## REQUEST
Return every line of the records, exact and in full, until you have returned the line with "Document page, 1500x1125 pixels.", and include none of the pictures.

▬▬▬▬▬▬▬▬▬▬

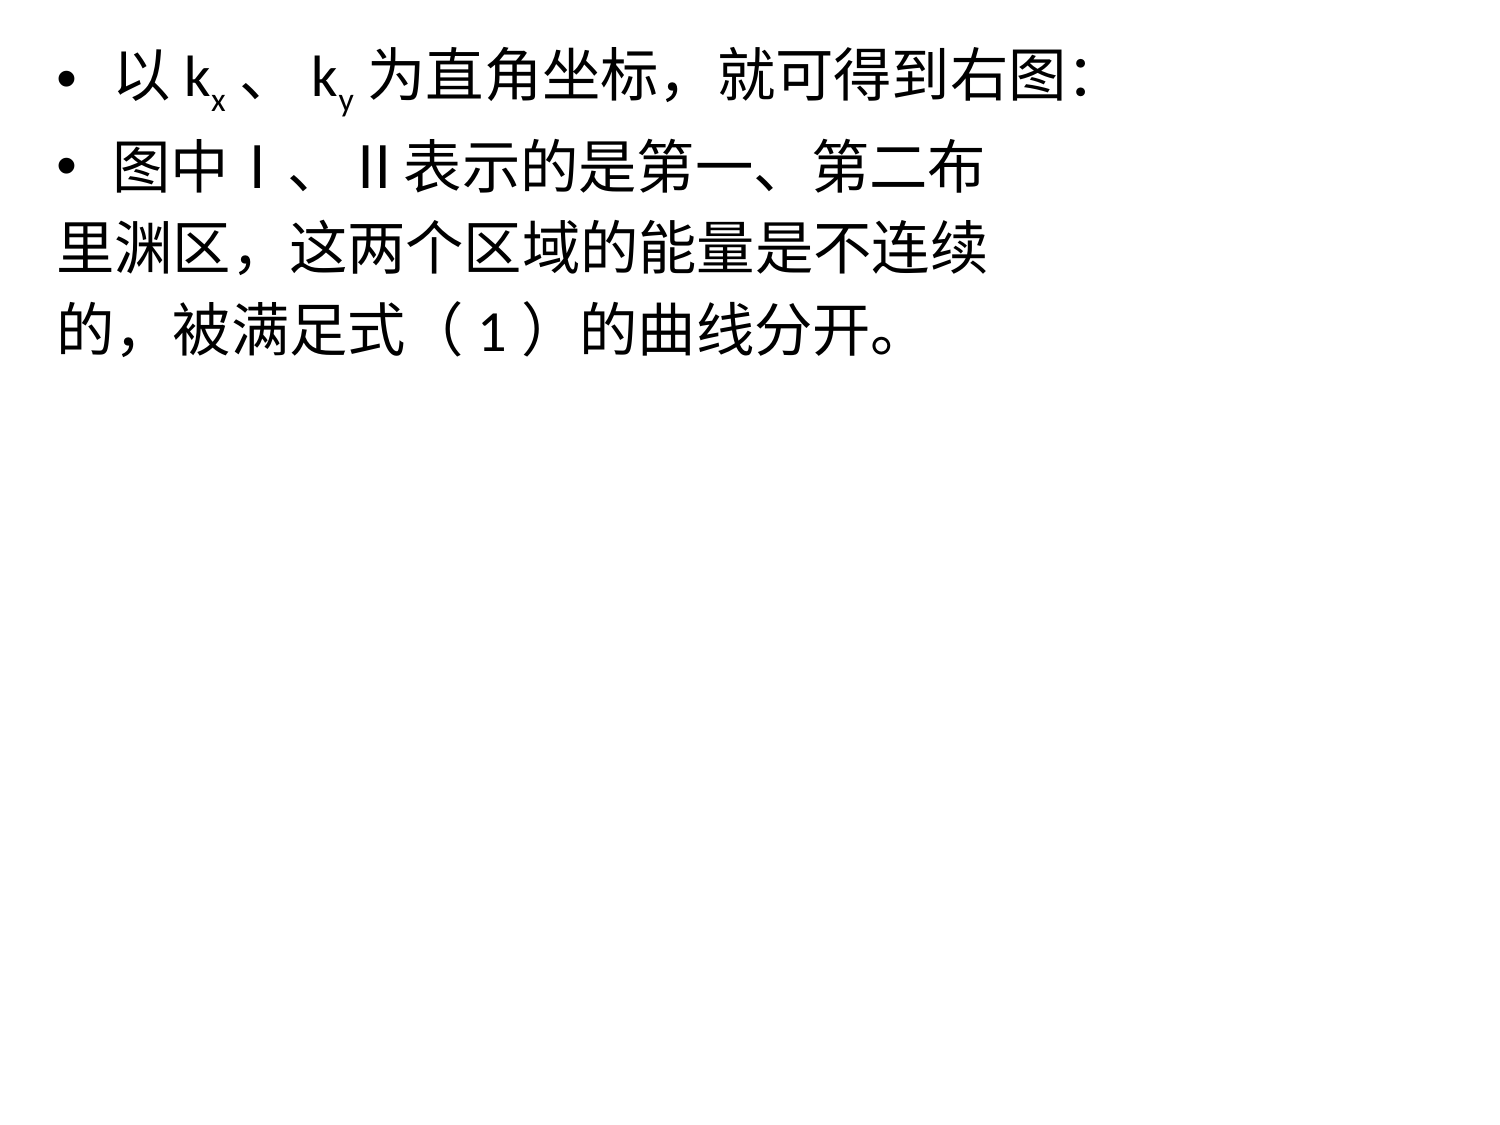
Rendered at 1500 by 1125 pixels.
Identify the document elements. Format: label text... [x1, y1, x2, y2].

list 以kx、ky为直角坐标，就可得到右图： 图中Ⅰ、Ⅱ表示的是第一、第二布 里渊区，这两个区域的能量是不连续 的，被满足式（1）的曲线分开。 [41, 31, 1392, 774]
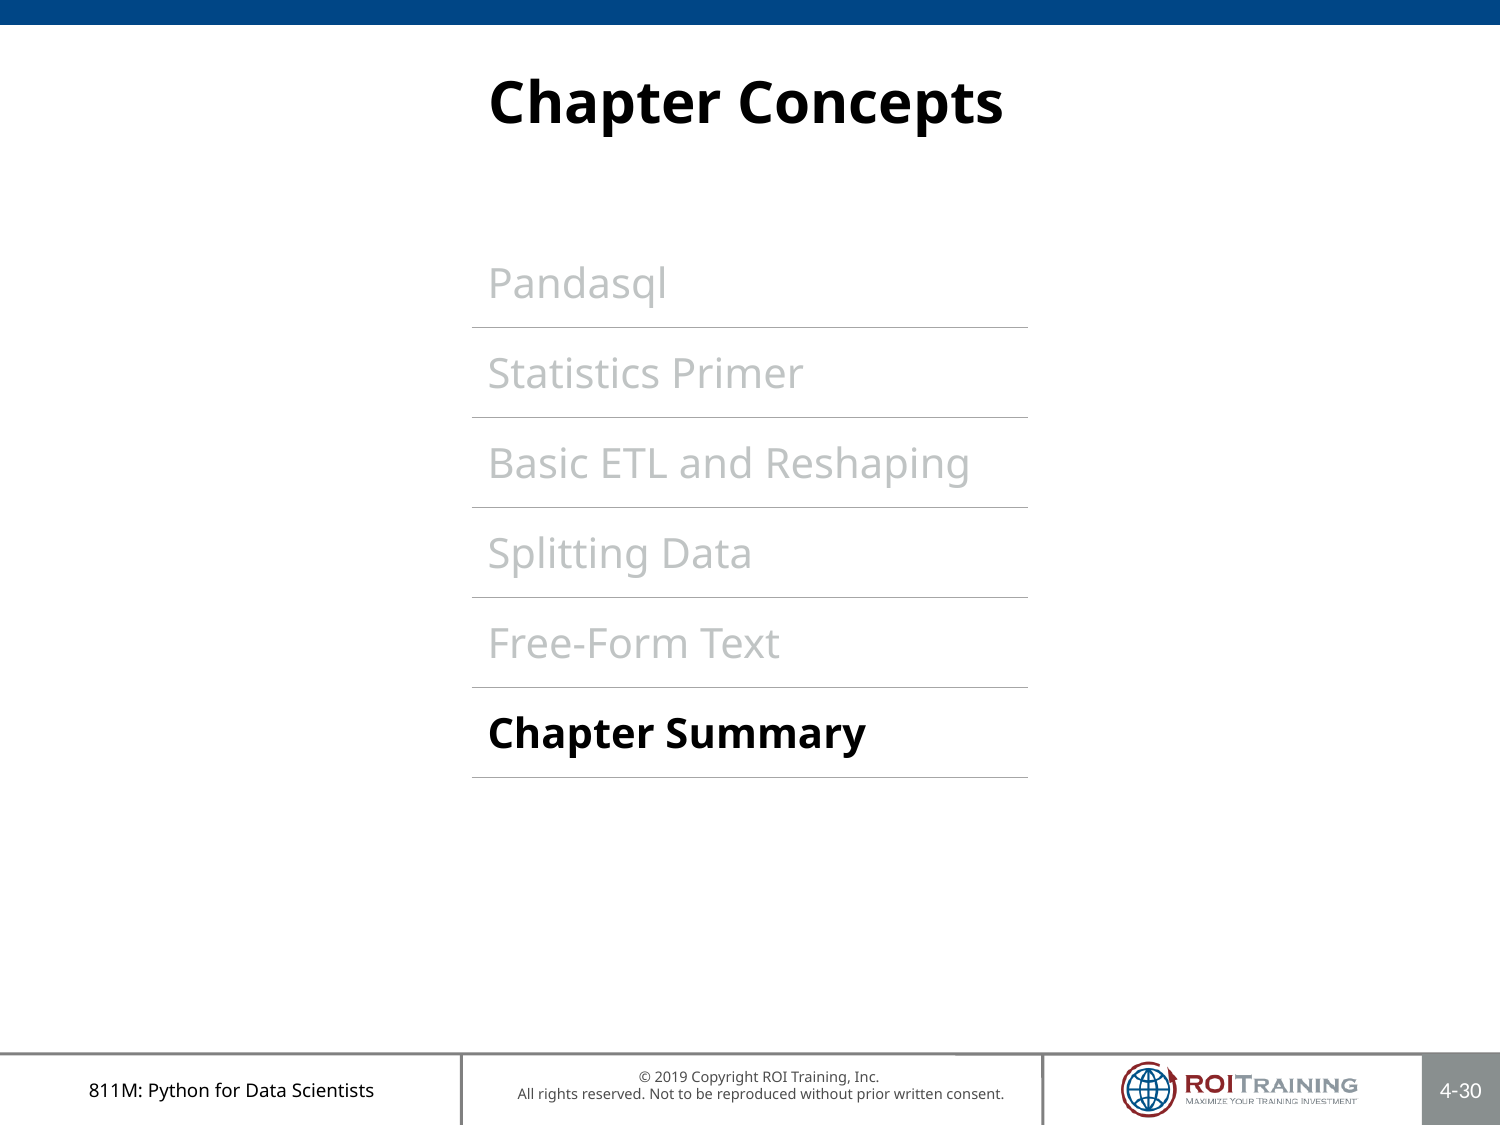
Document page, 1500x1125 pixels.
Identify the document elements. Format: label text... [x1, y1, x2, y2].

picture [1113, 1060, 1362, 1118]
table_cell Splitting Data [473, 508, 1027, 597]
table_cell Free-Form Text [473, 598, 1027, 687]
title Chapter Concepts [172, 48, 1322, 152]
table_cell Basic ETL and Reshaping [473, 418, 1027, 507]
table_cell Chapter Summary [473, 688, 1027, 777]
table_header Pandasql [473, 238, 1027, 327]
table_cell Statistics Primer [473, 328, 1027, 417]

▬▬▬▬▬▬▬▬▬▬

## ANSWER FOR THE TASK
Rendered at 1500 by 1125 pixels.
Identify the document elements. Format: label text... [x1, y1, x2, y2].

list 以kx、ky为直角坐标，就可得到右图： 图中Ⅰ、Ⅱ表示的是第一、第二布 里渊区，这两个区域的能量是不连续 的，被满足式（1）的曲线分开。 [41, 31, 1392, 774]
Document page, 1500x1125 pixels.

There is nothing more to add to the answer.